Trustworthy sensing and inference under degraded conditions
SkyMesa Systems is a software-first R&D company focused on trustworthy sensing and inference in unpredictable environments. Our work starts from a simple, practical question: when clutter, motion, interference, or weak signals push a system out of its comfort zone, can it still produce outputs that remain useful, honest, and reviewable?
We build signal-processing and learning systems that emphasize low false-alarm rates, uncertainty calibration, fail-safe behavior, and strict auditability. The through-line across our work is reliable decision support when naive pipelines become confidently wrong.
We design for deployment in space, air, and ground contexts, adapting to the mission constraints, sensor geometry, and integration boundaries of each environment.

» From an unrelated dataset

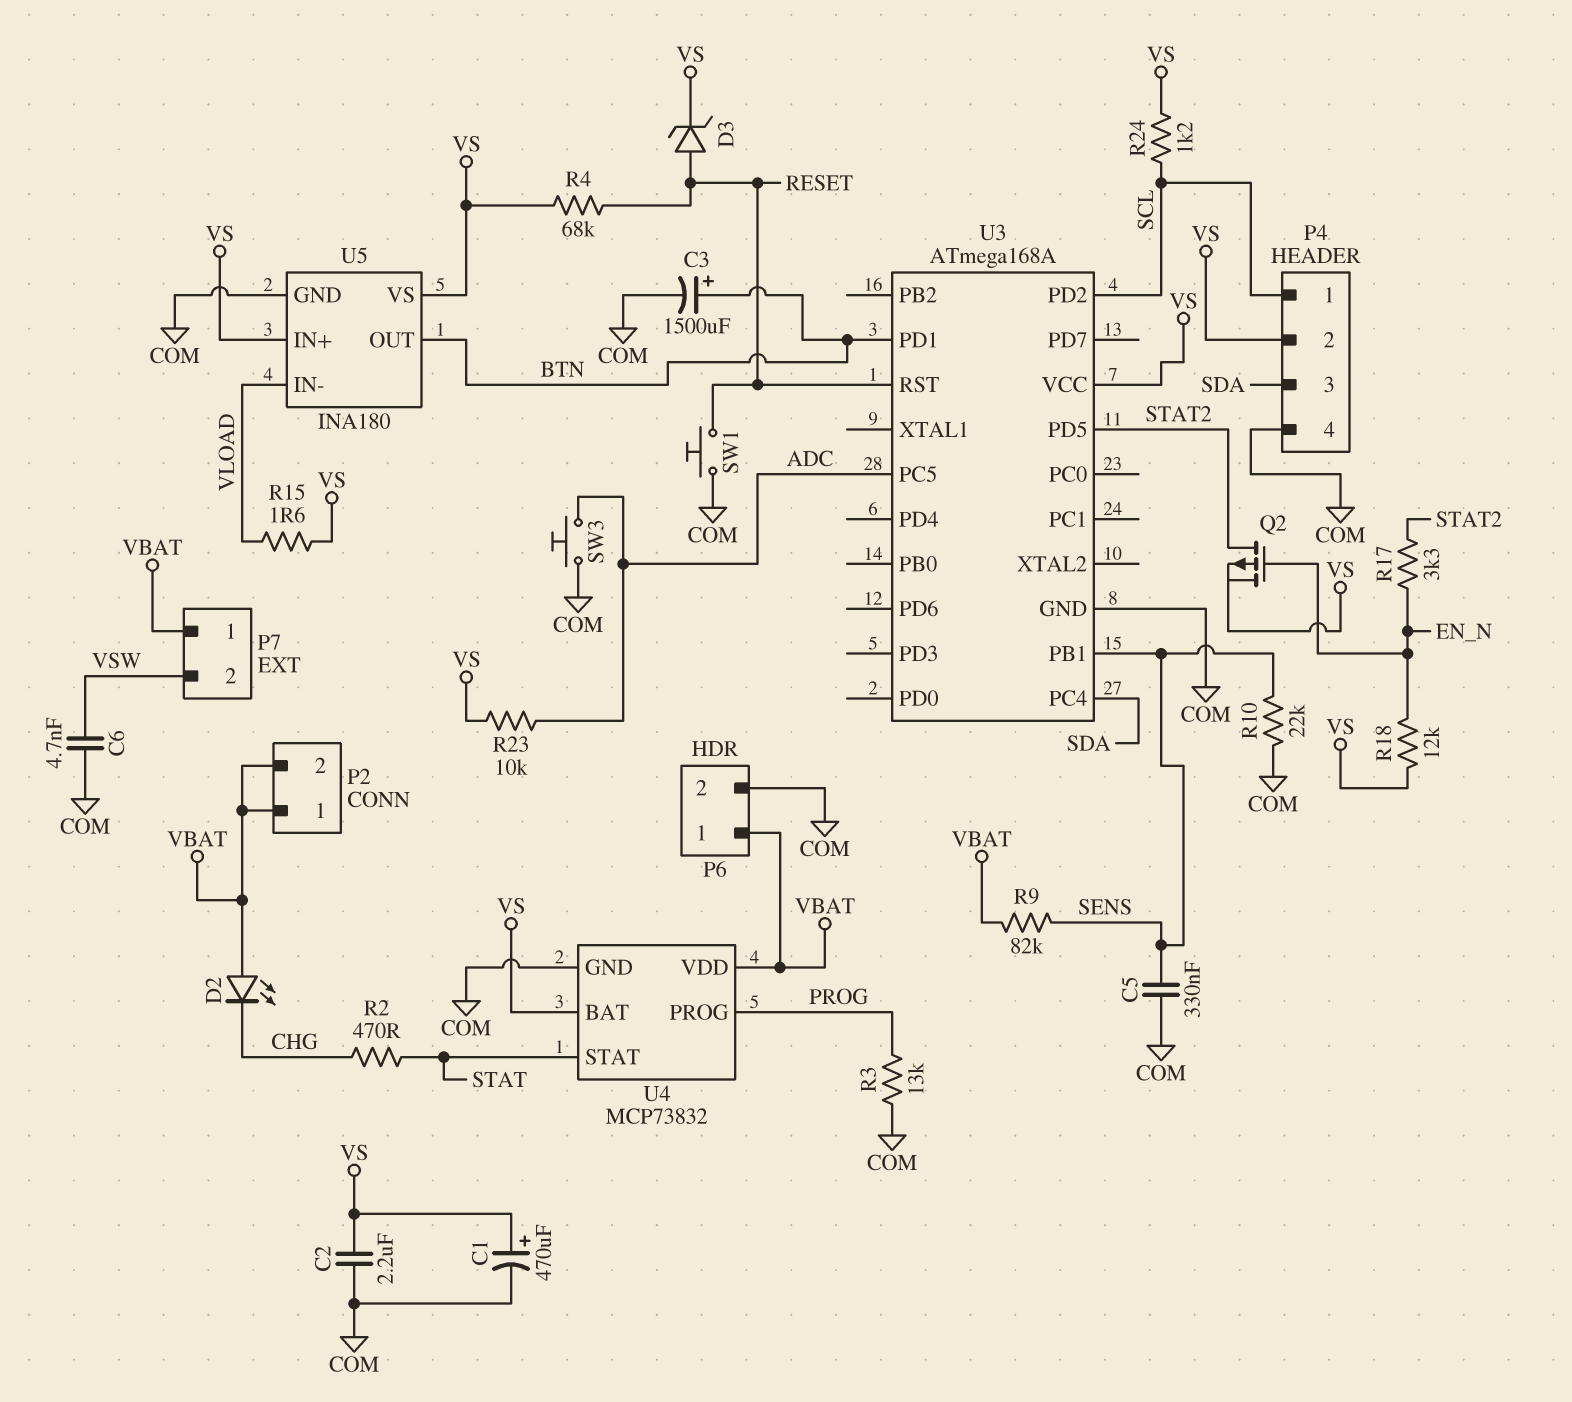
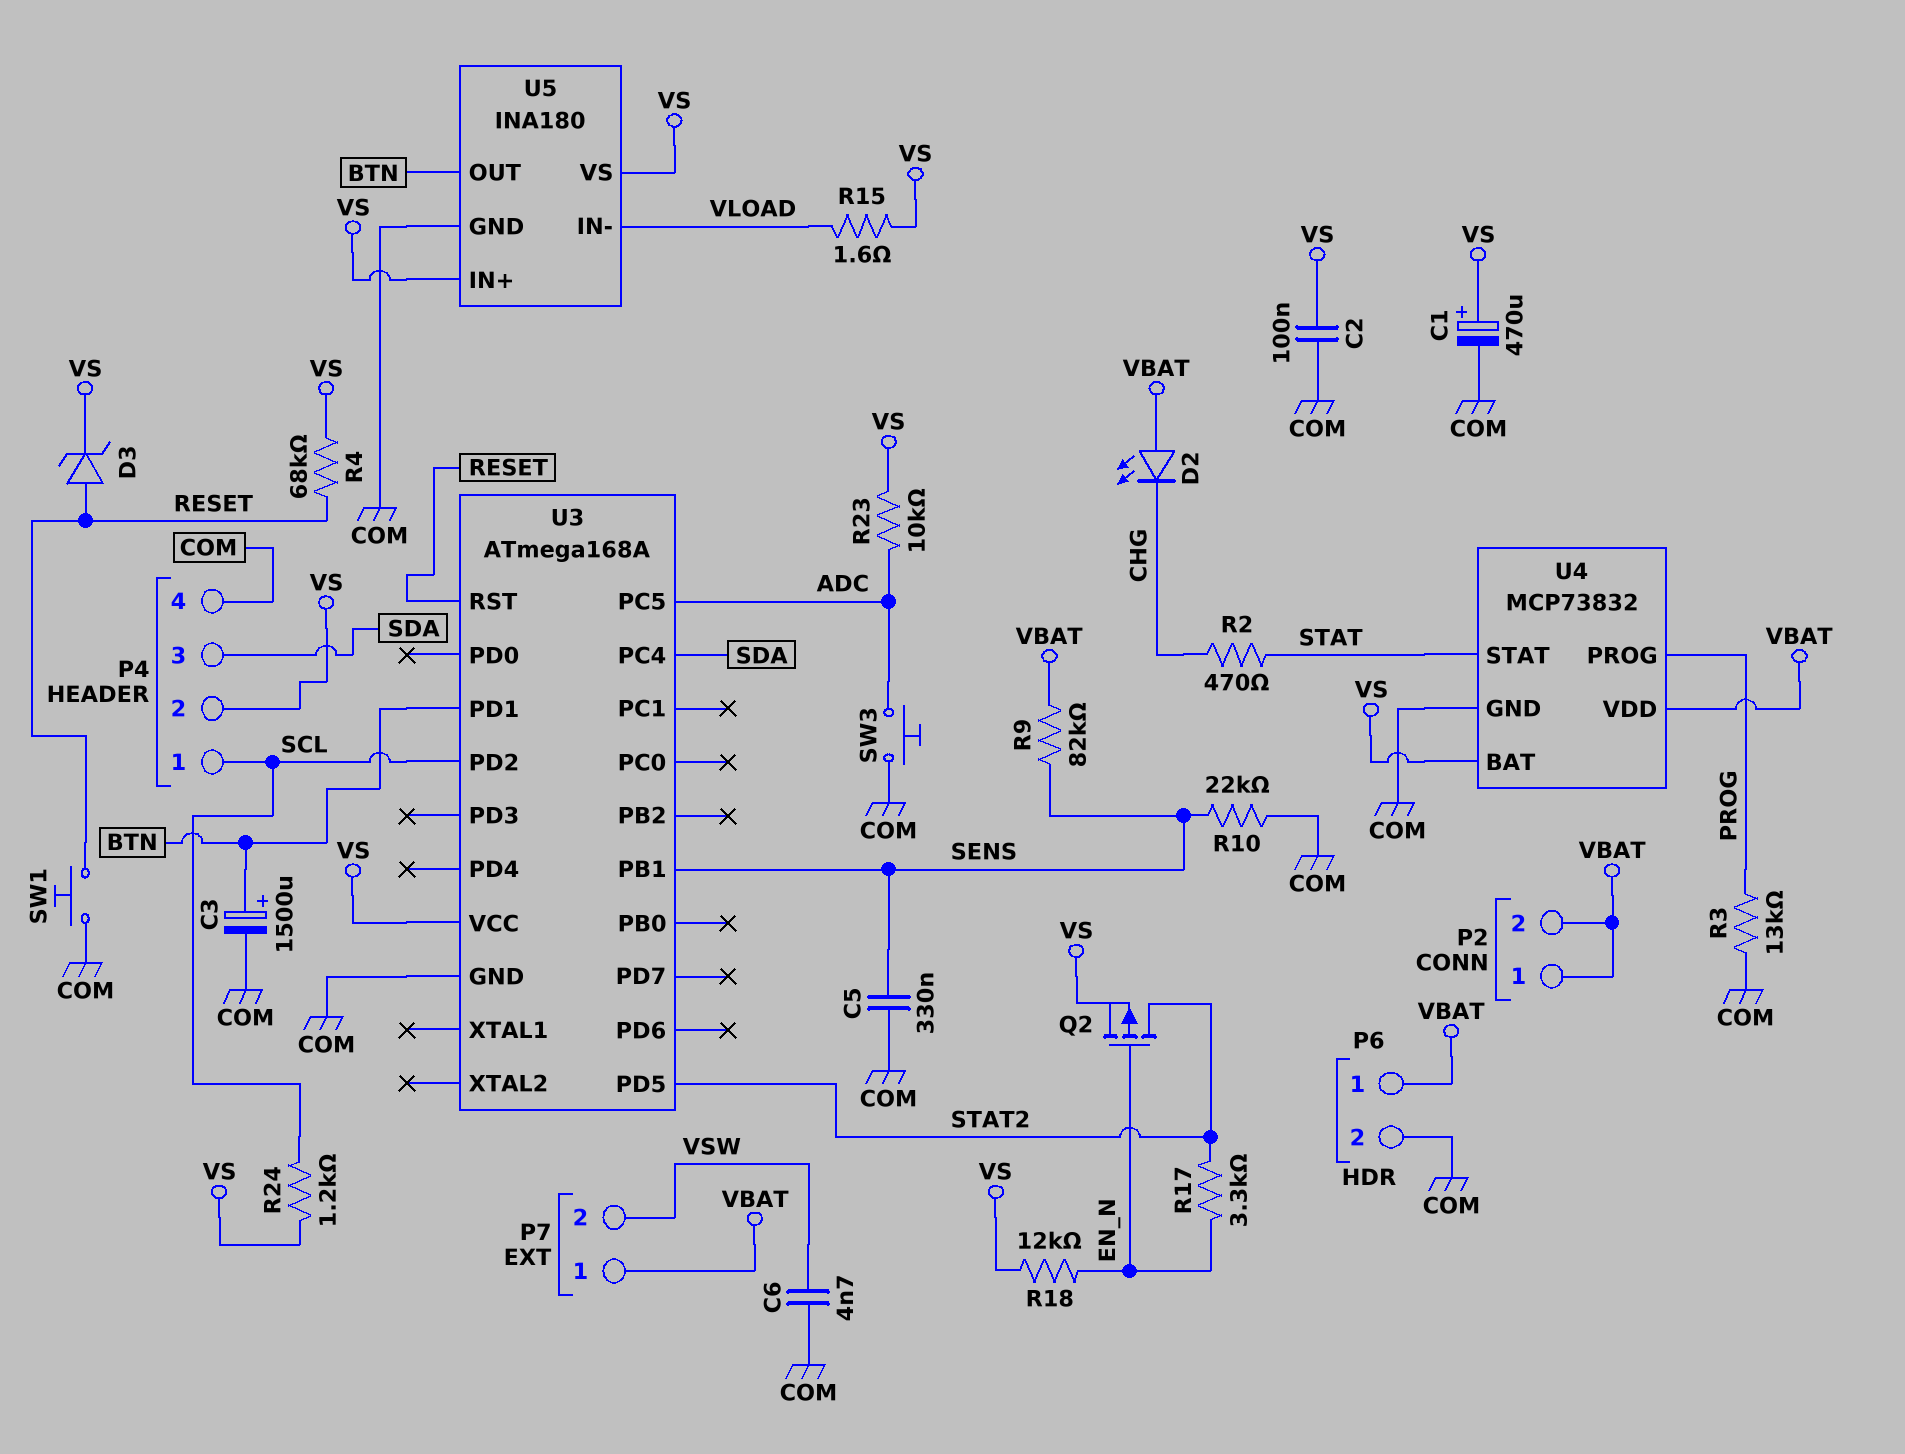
C2: 2.2uF (COM, VS) -> 100nF (COM, VS)

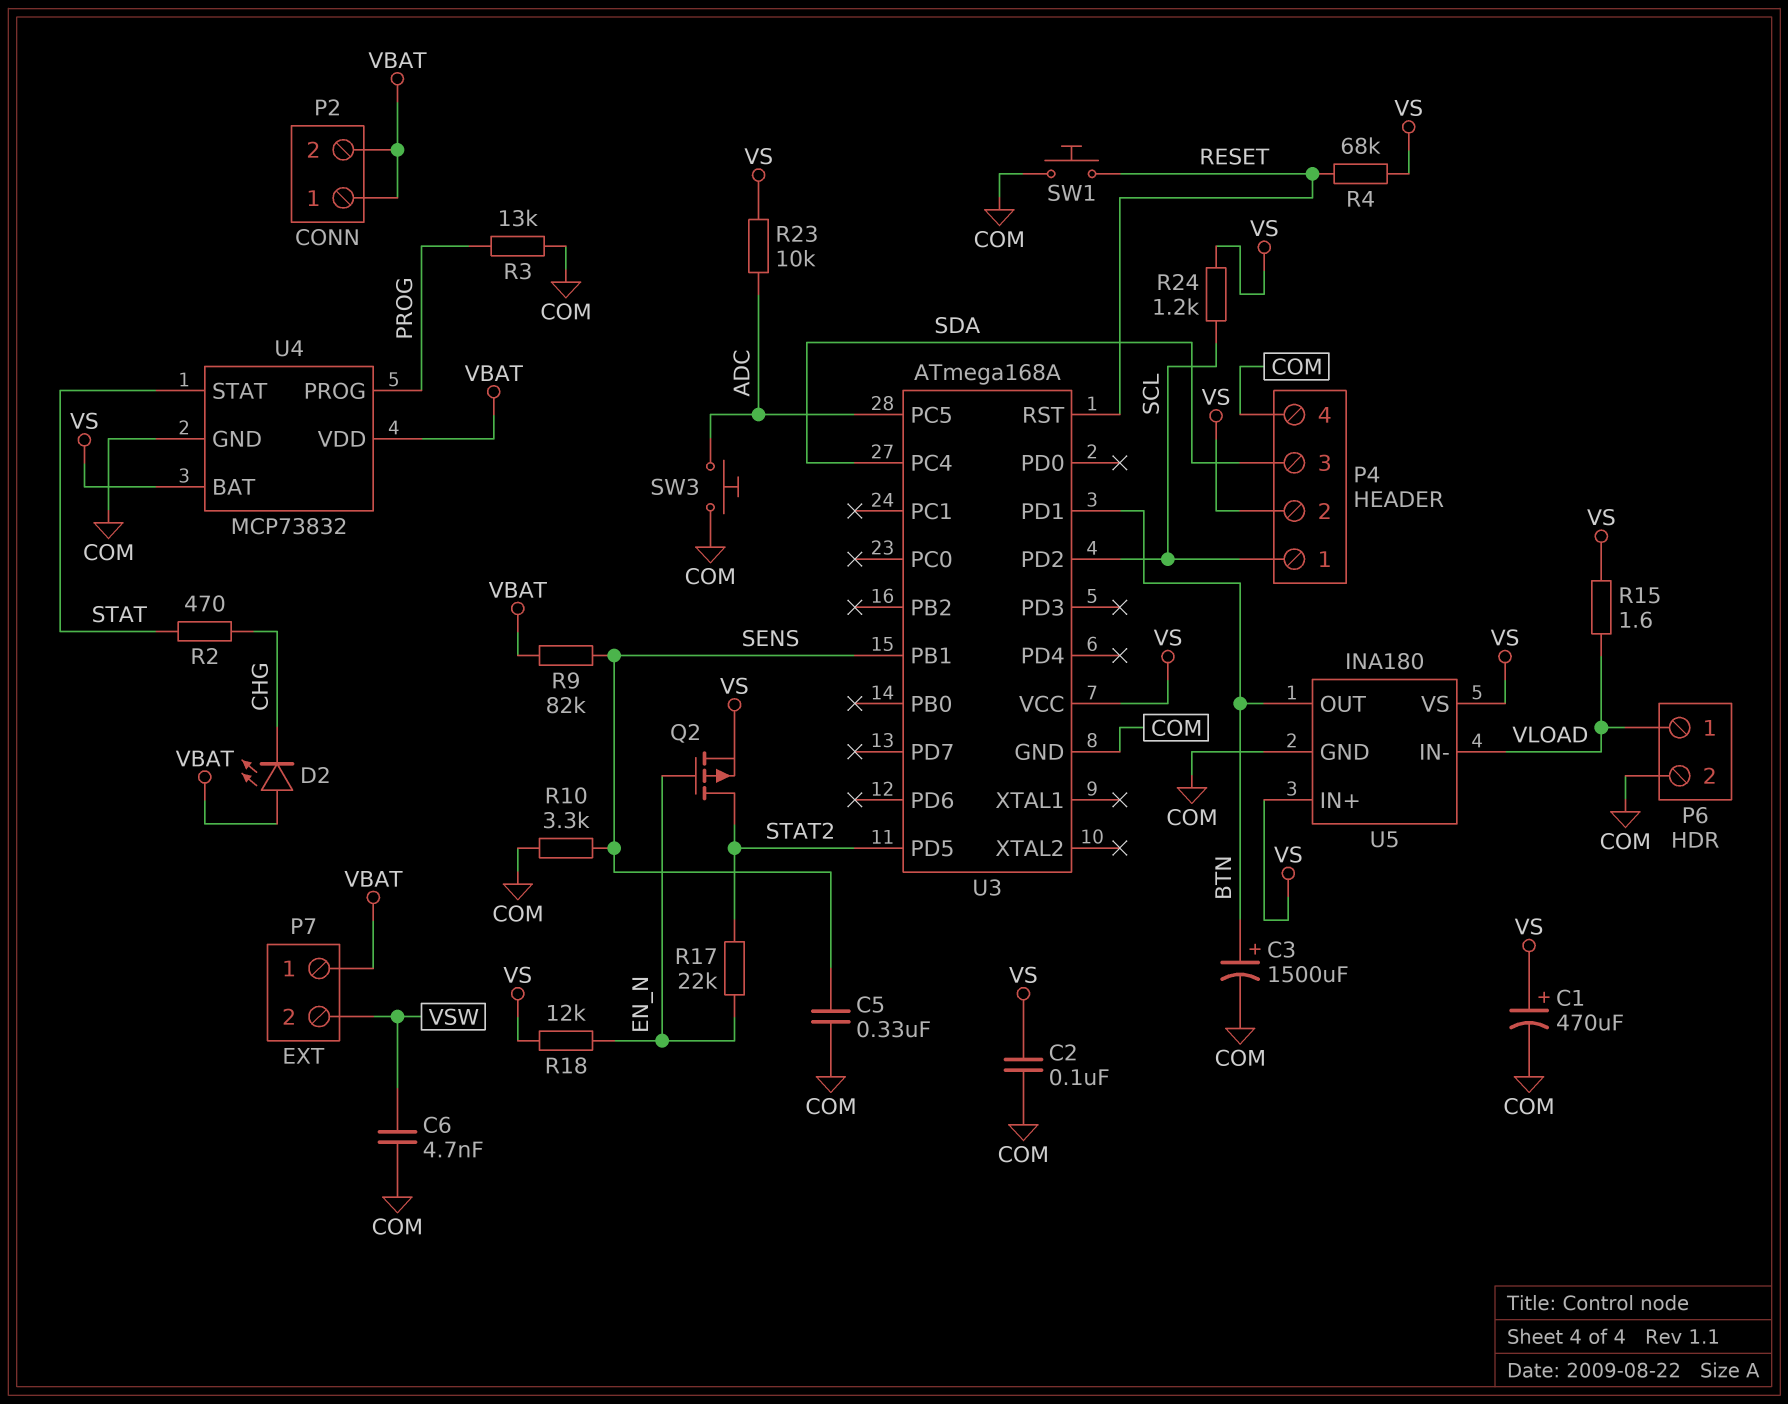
D3: zener (A RESET, K VS) -> none
P6 pin 1: VBAT -> VLOAD
R10: 22k (COM, SENS) -> 3.3k (COM, SENS)
R17: 3.3k (EN_N, STAT2) -> 22k (EN_N, STAT2)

SkyMesa software can be deployed at the edge for low-latency sensing workflows or integrated into larger enterprise, command, and analytics environments.
SkyMesa develops backend software that converts receiver detections into location cues and tracks with explicit uncertainty, confidence, and reason codes. The goal is to support tip-and-cue and operator workflows with outputs that stay honest even when geometry, timing, or signal quality degrades across space, air, and ground deployment contexts.
SkyMesa develops adaptive signal-processing methods to improve the probability of detection under practical time and computing constraints. This includes combining advanced adaptive filtering with reliability-focused learning to improve robustness, without giving up traceability, operator trust, or fail-safe behavior.
We actively pursue exploratory research that transfers adaptive detection methods across different sensing domains when the underlying failure modes are similar. Current work includes adapting aerospace interference-suppression techniques into functional ultrasound (fUS) for motion-robust, low-false-positive microvascular detection. The objective is not prettier images in easy cases; it is highly trustworthy readouts when rare, structured artifacts could otherwise distort clinical or research interpretation.
We engineer for the hardest operating regimes, not just average-case metrics.
When assumptions break, our systems back off, widen uncertainty bounds, or withhold a cue rather than becoming confidently wrong.
We value replayable artifacts, clear scoring semantics, explicit scope, and rigorous evaluation discipline.
Useful ideas transfer across sensing domains when the underlying mathematical and detection problems are the same.
Research software and algorithms described on this page are exploratory R&D artifacts and are not offered for clinical use or as medical devices.
SkyMesa Systems is led by technical leadership with experience spanning satellite systems, adaptive sensing, radar signal processing, and the transfer of reliability-focused engineering methods into neurotechnology and medical imaging. The company emphasizes rigorous evaluation, calibrated uncertainty, and fail-safe behavior in degraded conditions.
SkyMesa also benefits from advisory experience spanning large-scale aerospace and defense program execution, satellite and space systems, open-architecture system integration, test and evaluation, government acquisition, and defense-technology growth in the U.S. market.
That perspective helps shape how we scope work, evaluate risk, and build software that remains useful under operational constraints, not just in curated demonstrations.
SkyMesa is building with input from public-sector accelerators, research institutions, and experienced aerospace and defense operators. Publicly disclosed affiliations include the NavalX Defense Technology Accelerator and the SDA TAP Lab.
We are also participating in collaboration and proposal pathways tied to university-led orbital computing research in Arizona. Additional engagement spans major aerospace, defense, and government stakeholders, with details shared selectively.
Our RF geolocation technology is currently at TRL-5 and has been validated at Air Force Emerald Flag, a test and evaluation event focused on operationally relevant performance.